(The task): Go through the entries below and work out how many lines include "application". Answer with the number only.

[Material for the task]

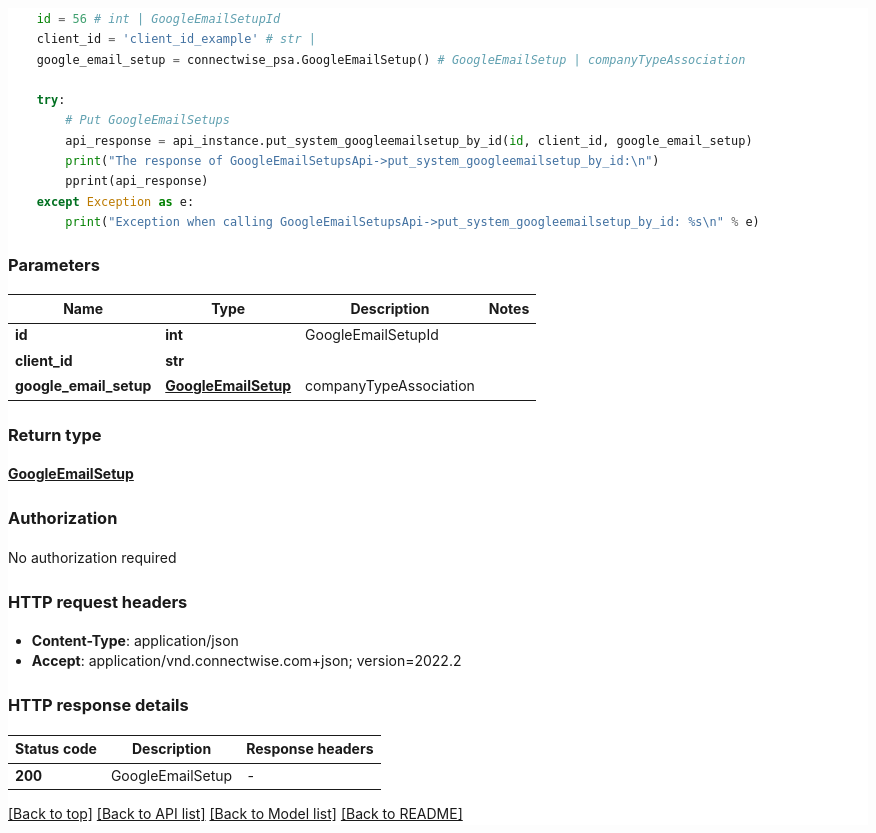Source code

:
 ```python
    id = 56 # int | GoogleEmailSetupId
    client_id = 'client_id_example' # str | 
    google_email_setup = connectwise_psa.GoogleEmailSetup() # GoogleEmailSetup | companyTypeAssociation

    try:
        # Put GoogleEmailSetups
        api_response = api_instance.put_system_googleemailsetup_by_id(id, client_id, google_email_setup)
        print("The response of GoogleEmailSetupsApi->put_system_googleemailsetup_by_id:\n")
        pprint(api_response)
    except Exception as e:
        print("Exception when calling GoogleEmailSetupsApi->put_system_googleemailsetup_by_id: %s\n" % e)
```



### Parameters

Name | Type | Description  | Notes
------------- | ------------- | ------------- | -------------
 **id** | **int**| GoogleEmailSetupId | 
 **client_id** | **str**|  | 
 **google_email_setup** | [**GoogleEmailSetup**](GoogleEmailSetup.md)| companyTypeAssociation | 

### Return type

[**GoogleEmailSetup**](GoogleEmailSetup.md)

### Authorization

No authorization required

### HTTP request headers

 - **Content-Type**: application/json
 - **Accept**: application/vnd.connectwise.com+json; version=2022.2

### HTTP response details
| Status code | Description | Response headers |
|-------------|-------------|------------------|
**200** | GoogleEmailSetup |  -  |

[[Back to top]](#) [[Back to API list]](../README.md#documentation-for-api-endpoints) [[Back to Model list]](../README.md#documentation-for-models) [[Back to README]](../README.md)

[/Material for the task]
[Material for the task]

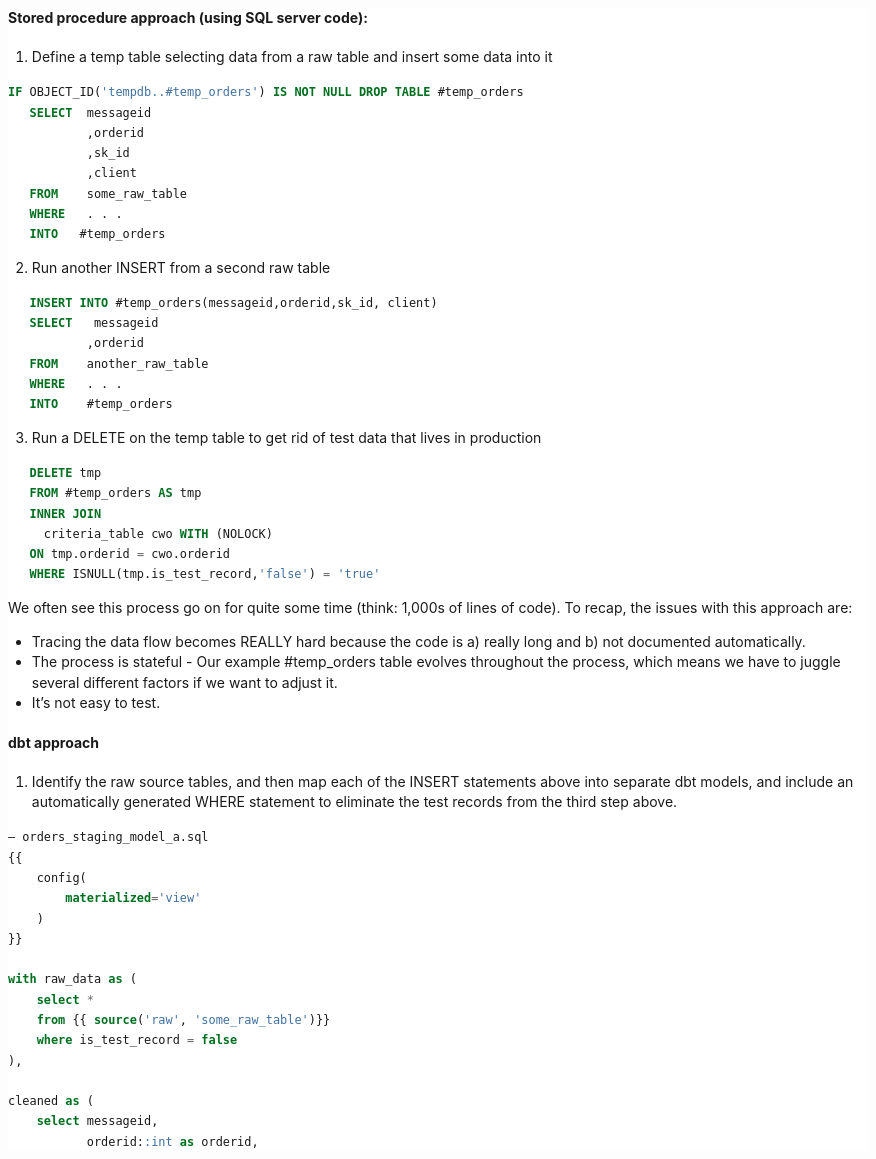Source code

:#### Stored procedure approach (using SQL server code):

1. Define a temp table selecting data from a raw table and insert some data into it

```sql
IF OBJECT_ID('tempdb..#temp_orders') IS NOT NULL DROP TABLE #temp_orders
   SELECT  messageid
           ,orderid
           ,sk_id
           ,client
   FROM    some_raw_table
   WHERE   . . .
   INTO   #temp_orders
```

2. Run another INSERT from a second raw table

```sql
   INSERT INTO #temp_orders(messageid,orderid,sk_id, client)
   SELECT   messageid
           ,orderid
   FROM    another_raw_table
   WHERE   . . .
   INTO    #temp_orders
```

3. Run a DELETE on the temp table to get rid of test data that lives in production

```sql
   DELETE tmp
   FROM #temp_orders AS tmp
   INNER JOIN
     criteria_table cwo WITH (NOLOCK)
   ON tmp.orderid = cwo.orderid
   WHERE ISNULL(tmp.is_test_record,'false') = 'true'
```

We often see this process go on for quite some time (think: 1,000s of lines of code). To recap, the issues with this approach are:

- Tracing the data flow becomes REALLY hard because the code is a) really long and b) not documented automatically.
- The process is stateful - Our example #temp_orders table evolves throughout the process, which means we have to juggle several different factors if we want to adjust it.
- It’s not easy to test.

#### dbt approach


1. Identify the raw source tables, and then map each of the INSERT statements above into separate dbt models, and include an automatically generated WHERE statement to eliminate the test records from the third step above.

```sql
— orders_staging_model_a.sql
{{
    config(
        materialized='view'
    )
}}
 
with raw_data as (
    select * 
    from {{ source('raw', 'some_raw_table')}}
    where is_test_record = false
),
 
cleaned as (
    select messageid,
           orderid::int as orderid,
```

[/Material for the task]

(Reply to the task): 2